> [Dataset content]:
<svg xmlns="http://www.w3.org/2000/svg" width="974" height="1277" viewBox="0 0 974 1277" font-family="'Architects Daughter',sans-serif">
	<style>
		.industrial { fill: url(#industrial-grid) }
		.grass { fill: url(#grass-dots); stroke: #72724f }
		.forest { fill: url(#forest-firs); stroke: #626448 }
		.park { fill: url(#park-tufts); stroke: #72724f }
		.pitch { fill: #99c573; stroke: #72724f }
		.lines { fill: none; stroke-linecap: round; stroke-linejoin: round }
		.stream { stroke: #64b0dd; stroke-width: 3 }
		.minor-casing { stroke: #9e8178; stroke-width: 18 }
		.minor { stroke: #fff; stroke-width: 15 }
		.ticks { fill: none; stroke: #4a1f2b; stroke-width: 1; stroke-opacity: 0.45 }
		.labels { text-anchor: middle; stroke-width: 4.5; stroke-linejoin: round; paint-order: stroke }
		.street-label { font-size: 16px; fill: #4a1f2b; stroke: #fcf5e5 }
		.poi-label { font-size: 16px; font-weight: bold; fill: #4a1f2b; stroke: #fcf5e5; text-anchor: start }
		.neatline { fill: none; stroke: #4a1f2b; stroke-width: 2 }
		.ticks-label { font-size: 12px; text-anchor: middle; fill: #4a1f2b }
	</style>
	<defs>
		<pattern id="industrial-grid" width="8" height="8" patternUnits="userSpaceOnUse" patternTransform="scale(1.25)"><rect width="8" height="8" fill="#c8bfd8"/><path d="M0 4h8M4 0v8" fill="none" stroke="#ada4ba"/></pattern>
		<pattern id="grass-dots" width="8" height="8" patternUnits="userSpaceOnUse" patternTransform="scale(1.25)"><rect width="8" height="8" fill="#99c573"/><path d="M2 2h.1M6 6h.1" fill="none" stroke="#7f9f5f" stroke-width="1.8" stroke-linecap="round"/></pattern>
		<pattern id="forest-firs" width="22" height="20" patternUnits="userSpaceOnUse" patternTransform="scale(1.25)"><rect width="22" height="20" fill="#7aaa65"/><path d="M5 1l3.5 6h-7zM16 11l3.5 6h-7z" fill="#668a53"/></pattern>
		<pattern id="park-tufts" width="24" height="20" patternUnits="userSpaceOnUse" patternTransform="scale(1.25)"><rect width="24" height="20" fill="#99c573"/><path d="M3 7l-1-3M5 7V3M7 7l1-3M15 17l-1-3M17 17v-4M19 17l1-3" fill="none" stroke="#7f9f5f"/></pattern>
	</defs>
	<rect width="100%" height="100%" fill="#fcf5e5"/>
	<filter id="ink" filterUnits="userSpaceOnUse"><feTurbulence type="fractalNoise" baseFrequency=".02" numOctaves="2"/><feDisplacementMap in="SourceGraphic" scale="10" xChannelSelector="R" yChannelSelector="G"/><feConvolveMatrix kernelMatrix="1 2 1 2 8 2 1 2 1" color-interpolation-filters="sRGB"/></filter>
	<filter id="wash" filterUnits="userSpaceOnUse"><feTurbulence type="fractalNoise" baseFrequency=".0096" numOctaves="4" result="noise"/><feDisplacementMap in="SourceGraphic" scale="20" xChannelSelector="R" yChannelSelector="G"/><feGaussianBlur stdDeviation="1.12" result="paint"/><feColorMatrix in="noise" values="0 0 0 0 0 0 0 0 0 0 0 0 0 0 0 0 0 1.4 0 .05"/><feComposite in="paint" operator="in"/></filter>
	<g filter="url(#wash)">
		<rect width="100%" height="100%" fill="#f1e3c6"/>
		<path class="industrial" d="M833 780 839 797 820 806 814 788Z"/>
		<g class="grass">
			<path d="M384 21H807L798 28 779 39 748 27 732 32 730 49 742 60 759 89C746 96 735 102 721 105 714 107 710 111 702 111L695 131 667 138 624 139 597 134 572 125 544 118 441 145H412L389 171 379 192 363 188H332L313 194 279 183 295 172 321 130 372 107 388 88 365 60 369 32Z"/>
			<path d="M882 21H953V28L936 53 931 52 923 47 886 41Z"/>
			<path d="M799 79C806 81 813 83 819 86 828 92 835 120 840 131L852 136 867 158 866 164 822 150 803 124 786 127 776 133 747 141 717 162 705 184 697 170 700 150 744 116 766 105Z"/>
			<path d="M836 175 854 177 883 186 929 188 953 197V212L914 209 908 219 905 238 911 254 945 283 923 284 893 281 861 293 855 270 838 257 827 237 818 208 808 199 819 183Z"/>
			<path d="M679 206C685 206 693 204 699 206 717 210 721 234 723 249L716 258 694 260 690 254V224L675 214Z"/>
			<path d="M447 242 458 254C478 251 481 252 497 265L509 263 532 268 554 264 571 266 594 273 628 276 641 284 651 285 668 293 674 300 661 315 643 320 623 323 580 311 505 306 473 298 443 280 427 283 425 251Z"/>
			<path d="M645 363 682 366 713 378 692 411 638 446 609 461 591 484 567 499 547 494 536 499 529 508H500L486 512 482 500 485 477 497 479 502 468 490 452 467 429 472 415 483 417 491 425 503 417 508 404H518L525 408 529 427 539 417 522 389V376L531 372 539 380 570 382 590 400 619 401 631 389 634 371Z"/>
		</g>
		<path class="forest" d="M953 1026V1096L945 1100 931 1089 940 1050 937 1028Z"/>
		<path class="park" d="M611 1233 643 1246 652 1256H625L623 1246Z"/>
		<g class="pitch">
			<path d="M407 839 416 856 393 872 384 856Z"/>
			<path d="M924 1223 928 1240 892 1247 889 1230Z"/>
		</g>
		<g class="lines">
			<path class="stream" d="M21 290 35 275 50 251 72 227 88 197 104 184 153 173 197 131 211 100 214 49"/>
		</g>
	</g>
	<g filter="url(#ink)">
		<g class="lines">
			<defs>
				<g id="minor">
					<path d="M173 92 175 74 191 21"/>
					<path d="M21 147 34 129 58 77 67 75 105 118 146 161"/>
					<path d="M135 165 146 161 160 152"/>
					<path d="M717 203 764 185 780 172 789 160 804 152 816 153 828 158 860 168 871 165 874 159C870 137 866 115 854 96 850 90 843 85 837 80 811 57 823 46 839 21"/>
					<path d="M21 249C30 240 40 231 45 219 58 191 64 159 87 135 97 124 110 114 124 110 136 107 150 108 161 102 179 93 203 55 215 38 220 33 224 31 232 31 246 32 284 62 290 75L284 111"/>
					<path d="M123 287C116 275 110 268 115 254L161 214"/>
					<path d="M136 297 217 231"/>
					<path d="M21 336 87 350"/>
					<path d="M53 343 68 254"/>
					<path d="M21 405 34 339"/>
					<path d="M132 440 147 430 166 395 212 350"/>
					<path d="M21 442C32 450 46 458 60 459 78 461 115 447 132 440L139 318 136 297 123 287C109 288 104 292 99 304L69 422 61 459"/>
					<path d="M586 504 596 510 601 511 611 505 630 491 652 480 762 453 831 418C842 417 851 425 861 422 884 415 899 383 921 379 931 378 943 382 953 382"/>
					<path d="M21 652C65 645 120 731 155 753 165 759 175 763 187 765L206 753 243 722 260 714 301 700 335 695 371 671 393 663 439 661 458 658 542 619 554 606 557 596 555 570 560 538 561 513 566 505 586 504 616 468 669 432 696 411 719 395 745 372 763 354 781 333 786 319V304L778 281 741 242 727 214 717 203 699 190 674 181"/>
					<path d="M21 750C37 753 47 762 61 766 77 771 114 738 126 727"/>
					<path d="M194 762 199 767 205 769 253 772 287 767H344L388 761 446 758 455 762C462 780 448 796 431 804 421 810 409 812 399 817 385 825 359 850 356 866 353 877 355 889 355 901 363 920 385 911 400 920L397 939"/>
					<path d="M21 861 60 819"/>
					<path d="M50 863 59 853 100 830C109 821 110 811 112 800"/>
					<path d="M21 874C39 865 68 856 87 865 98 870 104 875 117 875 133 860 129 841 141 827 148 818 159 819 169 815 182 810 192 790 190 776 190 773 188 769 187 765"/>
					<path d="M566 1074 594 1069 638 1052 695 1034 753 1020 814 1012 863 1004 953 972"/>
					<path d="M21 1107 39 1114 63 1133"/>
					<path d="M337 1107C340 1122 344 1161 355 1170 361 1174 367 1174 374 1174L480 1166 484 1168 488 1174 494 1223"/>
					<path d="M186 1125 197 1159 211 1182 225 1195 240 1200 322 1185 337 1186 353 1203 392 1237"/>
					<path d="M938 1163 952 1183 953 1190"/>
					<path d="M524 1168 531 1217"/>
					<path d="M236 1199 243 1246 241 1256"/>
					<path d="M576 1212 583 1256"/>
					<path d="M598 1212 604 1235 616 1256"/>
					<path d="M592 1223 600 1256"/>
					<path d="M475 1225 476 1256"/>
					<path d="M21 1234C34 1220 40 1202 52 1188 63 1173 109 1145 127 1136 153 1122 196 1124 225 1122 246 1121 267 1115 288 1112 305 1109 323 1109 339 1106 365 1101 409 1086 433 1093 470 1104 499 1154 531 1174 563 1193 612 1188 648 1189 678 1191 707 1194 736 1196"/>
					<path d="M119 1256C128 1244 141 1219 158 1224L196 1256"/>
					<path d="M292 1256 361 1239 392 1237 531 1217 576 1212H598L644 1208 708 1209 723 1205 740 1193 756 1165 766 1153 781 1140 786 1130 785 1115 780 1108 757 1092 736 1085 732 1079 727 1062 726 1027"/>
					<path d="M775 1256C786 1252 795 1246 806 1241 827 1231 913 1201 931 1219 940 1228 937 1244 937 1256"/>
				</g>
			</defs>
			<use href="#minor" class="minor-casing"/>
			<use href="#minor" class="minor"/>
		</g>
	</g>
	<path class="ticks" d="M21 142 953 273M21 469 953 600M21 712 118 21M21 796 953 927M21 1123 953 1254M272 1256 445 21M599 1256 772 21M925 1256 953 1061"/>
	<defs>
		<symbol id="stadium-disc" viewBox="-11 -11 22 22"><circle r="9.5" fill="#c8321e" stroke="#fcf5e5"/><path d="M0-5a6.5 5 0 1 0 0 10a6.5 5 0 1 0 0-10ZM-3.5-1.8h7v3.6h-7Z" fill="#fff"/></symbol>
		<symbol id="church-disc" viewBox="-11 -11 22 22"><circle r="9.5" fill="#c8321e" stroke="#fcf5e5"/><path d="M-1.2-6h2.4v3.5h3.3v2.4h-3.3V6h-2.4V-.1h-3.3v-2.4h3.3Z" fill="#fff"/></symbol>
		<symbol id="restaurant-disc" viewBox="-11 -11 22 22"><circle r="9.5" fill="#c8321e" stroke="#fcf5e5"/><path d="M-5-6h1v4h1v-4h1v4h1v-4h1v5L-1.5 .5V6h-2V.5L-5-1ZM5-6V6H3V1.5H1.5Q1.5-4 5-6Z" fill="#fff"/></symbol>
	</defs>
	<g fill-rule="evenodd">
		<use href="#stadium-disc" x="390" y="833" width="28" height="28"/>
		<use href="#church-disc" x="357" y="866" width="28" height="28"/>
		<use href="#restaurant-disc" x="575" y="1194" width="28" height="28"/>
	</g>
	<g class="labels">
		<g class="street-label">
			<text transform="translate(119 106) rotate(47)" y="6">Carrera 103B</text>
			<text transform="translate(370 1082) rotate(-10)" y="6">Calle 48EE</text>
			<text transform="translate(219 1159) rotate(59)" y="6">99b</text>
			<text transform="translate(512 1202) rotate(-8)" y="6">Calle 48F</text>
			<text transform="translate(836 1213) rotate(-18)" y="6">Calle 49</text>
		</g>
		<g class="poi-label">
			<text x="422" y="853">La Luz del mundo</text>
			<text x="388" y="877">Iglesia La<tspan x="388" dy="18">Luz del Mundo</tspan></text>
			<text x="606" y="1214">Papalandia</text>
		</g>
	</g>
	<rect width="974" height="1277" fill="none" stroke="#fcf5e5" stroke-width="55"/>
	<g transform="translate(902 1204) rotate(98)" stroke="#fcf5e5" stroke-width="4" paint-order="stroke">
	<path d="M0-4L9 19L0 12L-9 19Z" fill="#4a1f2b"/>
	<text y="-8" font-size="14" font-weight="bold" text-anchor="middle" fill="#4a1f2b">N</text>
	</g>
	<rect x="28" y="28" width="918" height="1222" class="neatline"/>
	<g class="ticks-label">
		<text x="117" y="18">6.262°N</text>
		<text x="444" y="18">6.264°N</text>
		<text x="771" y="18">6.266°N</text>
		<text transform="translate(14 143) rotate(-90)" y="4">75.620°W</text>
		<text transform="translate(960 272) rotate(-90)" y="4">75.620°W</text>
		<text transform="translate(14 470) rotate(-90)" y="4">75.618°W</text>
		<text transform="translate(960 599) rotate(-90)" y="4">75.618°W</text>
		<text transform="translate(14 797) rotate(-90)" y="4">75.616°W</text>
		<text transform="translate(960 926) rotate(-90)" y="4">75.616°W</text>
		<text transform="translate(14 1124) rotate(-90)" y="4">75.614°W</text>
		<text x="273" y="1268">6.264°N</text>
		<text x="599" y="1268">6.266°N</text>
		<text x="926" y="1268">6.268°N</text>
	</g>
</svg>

> [To do]: Would you show each line of the material above that contains the string "numOctaves"?

> [Exercise solution]:
	<filter id="ink" filterUnits="userSpaceOnUse"><feTurbulence type="fractalNoise" baseFrequency=".02" numOctaves="2"/><feDisplacementMap in="SourceGraphic" scale="10" xChannelSelector="R" yChannelSelector="G"/><feConvolveMatrix kernelMatrix="1 2 1 2 8 2 1 2 1" color-interpolation-filters="sRGB"/></filter>
	<filter id="wash" filterUnits="userSpaceOnUse"><feTurbulence type="fractalNoise" baseFrequency=".0096" numOctaves="4" result="noise"/><feDisplacementMap in="SourceGraphic" scale="20" xChannelSelector="R" yChannelSelector="G"/><feGaussianBlur stdDeviation="1.12" result="paint"/><feColorMatrix in="noise" values="0 0 0 0 0 0 0 0 0 0 0 0 0 0 0 0 0 1.4 0 .05"/><feComposite in="paint" operator="in"/></filter>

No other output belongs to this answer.